We at CityMetric do our best to resist the urge to point and snort at every ridiculous London property listing we see. Partly this is because we’re a serious, grown up and professional news organisation; mostly, though, it’s because if we did that, we’d never have time to do anything else.

Sometimes, however, you just can’t help yourself. Here is an image of a “beautiful brand newly finished two bedroom house” [sic]. It’s in the highly sought after Kentish Town district of north London, just minutes from the greenery of Hampstead Heath and Tufnell Park tube.

It is also, one can’t help but notice, a small brick box that somebody’s stuck onto the side of an existing house.

Asking price: £1m.

Image: screenshot from Foxtons’ listing on RightMove.

It’s also not finished, by the way.

It’s easy to take these things as yet more evidence of a property market ascending into lunacy. On this occasion, though, we suspect that the price indicates nothing more than one particularly over-optimistic vendor.

## Available data:
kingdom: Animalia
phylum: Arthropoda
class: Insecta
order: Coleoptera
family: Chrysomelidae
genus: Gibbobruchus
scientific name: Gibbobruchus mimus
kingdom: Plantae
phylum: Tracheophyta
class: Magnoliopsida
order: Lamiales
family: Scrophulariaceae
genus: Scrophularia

## Required action 1:
Name every company or organization mentioned in the article about the £1m Kentish Town house.
## Required action 2:
Write the next part of the article about the £1m Kentish Town house, picking up after its final sentence.

## Answer section 1:
CityMetric, Foxtons, RightMove

## Answer section 2:
Elsewhere in the same postcode, two-bed houses – end terraces, new build mews houses and so forth – are going for £600,000-£800,000. That’s a lot, but it’s a lot less than £1m, for properties that may have more going for them. Only one other two-bed is on at £1m, and that’s a chichi converted warehouse, not something that looks like a suburban garage from the 1980s.

All that said, a friend selling elsewhere in north London reports being told by an estate agent that his small one-bed flat would probably go for more than its £450k asking price to a rich family with no intention of living in it, purely because it’s in the catchment area of a particularly good local school. Things are crazy out there.

But possibly not one-million-pounds-for-a-granny-flat crazy.